* Exercise task *
The listing below should be copied in full, word for word.

* Entries shown *

________________________

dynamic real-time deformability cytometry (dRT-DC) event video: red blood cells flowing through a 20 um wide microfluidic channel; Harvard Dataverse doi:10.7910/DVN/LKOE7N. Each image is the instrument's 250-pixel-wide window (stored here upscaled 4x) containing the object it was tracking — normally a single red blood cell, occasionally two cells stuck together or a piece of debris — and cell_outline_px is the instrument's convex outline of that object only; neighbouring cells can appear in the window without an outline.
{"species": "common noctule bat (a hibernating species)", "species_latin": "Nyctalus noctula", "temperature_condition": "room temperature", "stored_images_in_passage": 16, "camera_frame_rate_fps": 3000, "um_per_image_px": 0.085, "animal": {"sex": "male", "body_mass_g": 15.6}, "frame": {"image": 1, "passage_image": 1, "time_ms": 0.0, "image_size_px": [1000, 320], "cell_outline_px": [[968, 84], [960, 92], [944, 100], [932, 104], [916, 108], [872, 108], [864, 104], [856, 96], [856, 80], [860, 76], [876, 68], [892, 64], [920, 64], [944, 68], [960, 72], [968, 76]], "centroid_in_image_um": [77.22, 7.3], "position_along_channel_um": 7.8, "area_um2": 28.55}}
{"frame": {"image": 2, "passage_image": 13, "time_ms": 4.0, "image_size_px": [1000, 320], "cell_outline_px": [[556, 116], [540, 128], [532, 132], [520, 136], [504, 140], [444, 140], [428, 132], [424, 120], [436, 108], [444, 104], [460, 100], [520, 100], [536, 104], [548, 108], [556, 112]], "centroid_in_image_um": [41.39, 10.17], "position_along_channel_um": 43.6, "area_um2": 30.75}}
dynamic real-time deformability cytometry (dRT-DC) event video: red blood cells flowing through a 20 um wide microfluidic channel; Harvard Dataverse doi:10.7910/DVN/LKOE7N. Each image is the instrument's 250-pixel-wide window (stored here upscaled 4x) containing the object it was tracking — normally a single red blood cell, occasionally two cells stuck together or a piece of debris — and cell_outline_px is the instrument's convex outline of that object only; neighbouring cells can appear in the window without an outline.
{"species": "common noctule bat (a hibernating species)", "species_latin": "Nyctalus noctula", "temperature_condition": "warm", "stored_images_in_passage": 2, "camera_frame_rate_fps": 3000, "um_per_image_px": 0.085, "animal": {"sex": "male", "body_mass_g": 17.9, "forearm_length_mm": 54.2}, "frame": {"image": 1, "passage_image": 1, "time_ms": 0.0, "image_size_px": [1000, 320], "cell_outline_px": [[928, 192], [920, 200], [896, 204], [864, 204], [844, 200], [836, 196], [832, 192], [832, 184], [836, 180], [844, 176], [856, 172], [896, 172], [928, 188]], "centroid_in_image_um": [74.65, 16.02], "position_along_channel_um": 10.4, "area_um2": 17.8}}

________________________

* Result for this task *
dynamic real-time deformability cytometry (dRT-DC) event video: red blood cells flowing through a 20 um wide microfluidic channel; Harvard Dataverse doi:10.7910/DVN/LKOE7N. Each image is the instrument's 250-pixel-wide window (stored here upscaled 4x) containing the object it was tracking — normally a single red blood cell, occasionally two cells stuck together or a piece of debris — and cell_outline_px is the instrument's convex outline of that object only; neighbouring cells can appear in the window without an outline.
{"species": "common noctule bat (a hibernating species)", "species_latin": "Nyctalus noctula", "temperature_condition": "room temperature", "stored_images_in_passage": 16, "camera_frame_rate_fps": 3000, "um_per_image_px": 0.085, "animal": {"sex": "male", "body_mass_g": 15.6}, "frame": {"image": 1, "passage_image": 1, "time_ms": 0.0, "image_size_px": [1000, 320], "cell_outline_px": [[968, 84], [960, 92], [944, 100], [932, 104], [916, 108], [872, 108], [864, 104], [856, 96], [856, 80], [860, 76], [876, 68], [892, 64], [920, 64], [944, 68], [960, 72], [968, 76]], "centroid_in_image_um": [77.22, 7.3], "position_along_channel_um": 7.8, "area_um2": 28.55}}
{"frame": {"image": 2, "passage_image": 13, "time_ms": 4.0, "image_size_px": [1000, 320], "cell_outline_px": [[556, 116], [540, 128], [532, 132], [520, 136], [504, 140], [444, 140], [428, 132], [424, 120], [436, 108], [444, 104], [460, 100], [520, 100], [536, 104], [548, 108], [556, 112]], "centroid_in_image_um": [41.39, 10.17], "position_along_channel_um": 43.6, "area_um2": 30.75}}
dynamic real-time deformability cytometry (dRT-DC) event video: red blood cells flowing through a 20 um wide microfluidic channel; Harvard Dataverse doi:10.7910/DVN/LKOE7N. Each image is the instrument's 250-pixel-wide window (stored here upscaled 4x) containing the object it was tracking — normally a single red blood cell, occasionally two cells stuck together or a piece of debris — and cell_outline_px is the instrument's convex outline of that object only; neighbouring cells can appear in the window without an outline.
{"species": "common noctule bat (a hibernating species)", "species_latin": "Nyctalus noctula", "temperature_condition": "warm", "stored_images_in_passage": 2, "camera_frame_rate_fps": 3000, "um_per_image_px": 0.085, "animal": {"sex": "male", "body_mass_g": 17.9, "forearm_length_mm": 54.2}, "frame": {"image": 1, "passage_image": 1, "time_ms": 0.0, "image_size_px": [1000, 320], "cell_outline_px": [[928, 192], [920, 200], [896, 204], [864, 204], [844, 200], [836, 196], [832, 192], [832, 184], [836, 180], [844, 176], [856, 172], [896, 172], [928, 188]], "centroid_in_image_um": [74.65, 16.02], "position_along_channel_um": 10.4, "area_um2": 17.8}}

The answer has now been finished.